Global credit rating agency, Moody’s Investors Services in its latest report titled ‘Infrastructure - India: Highway PPPs gaining momentum, supported by government initiatives’ has said that India’s increasing use of public-private partnerships (PPPs) in highway sector supports private infrastructure investment. It pointed out that private investment in highway projects had been falling in recent years, amid issues such as slow project approvals and cost overruns, but the government’s introduction of the hybrid annuity model (HAM) in 2016-as a variation of PPPs-has triggered new investment inflows.
According to the report, other sectors such as the port, shipping and rail sectors, have also started looking at improving the PPP framework in order to attract private investment to fund India's substantial infrastructure needs. It explained that the HAM model adopted in India’s highways sector, relative to more traditional PPPs, rebalances certain project risks between the public and private sectors. In addition, it said that the government provides funding during the construction phase, thus addressing some of the key concerns of the earlier model. Further, it indicated that the HAM model has triggered a significant increase in projects awarded, with HAM projects accounting for around 46% of total awards in terms of highway length and 63% in terms of total value in the 12 months to March 2018.

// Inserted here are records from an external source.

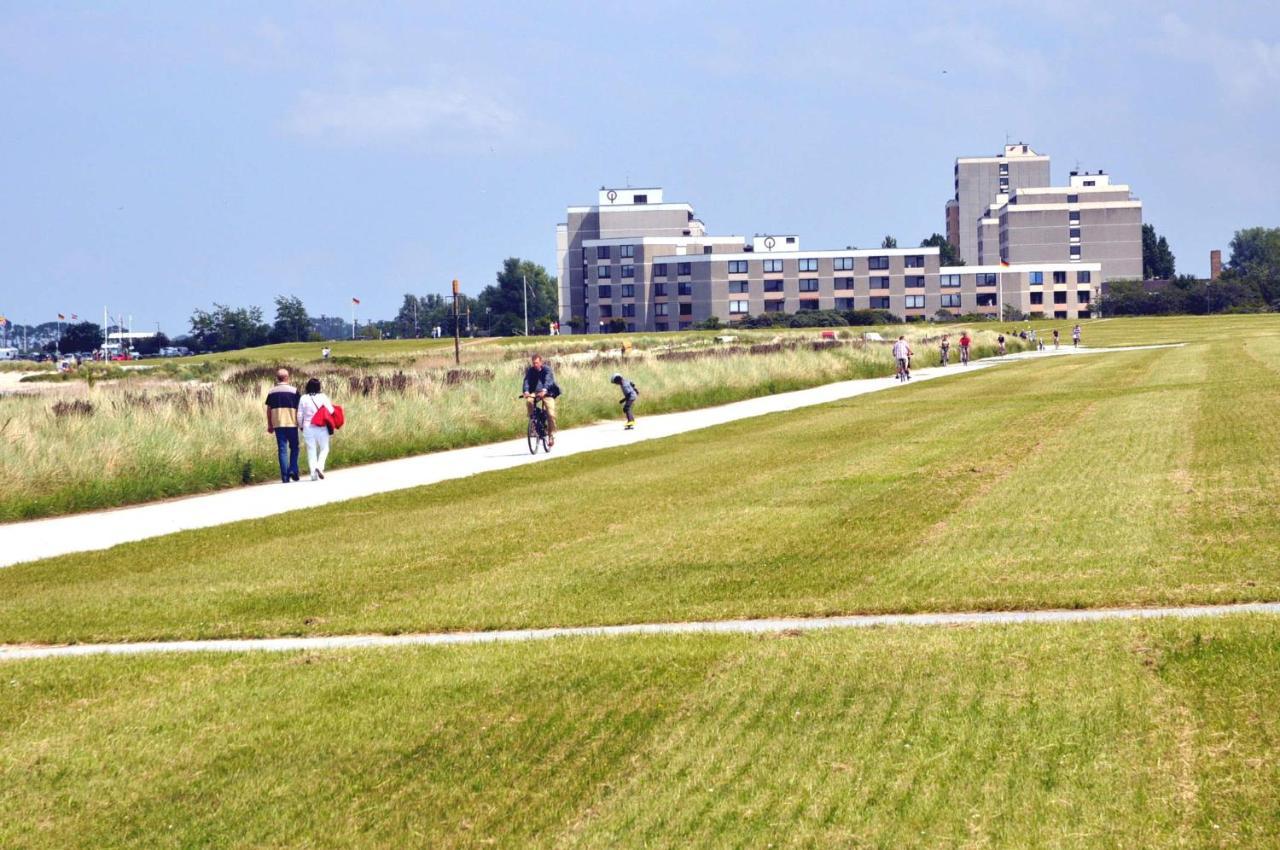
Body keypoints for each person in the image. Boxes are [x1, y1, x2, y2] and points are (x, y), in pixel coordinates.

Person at [265, 368, 300, 483]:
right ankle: (293, 468)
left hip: (278, 424)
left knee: (282, 449)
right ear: (287, 377)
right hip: (291, 423)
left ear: (277, 378)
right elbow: (299, 409)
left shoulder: (271, 392)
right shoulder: (294, 391)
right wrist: (300, 423)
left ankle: (285, 477)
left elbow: (269, 410)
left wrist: (270, 424)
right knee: (294, 447)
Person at [298, 377, 335, 481]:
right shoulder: (323, 397)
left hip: (307, 426)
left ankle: (313, 474)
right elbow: (331, 410)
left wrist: (300, 425)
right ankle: (319, 467)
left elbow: (300, 414)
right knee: (324, 448)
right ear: (319, 387)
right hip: (321, 426)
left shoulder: (303, 398)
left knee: (311, 450)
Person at [521, 354, 561, 446]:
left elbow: (548, 380)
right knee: (529, 401)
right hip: (536, 392)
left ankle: (551, 435)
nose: (535, 365)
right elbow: (526, 381)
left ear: (541, 362)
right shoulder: (531, 371)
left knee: (550, 414)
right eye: (533, 363)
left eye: (537, 363)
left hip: (548, 393)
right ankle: (533, 421)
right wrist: (526, 391)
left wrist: (544, 390)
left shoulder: (547, 370)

Moody’s has stated that recently, the government has implemented measures in an attempt to attract private investment for India's vast infrastructure needs, including in the port and rail sectors. It also noted that the improving credit profiles of infrastructure developers is increasing their capacity to participate in PPP projects. However, it said that their access to funding remains a key concern, with banks constrained by sector-specific exposure limits and existing stressed assets in their infrastructure portfolios.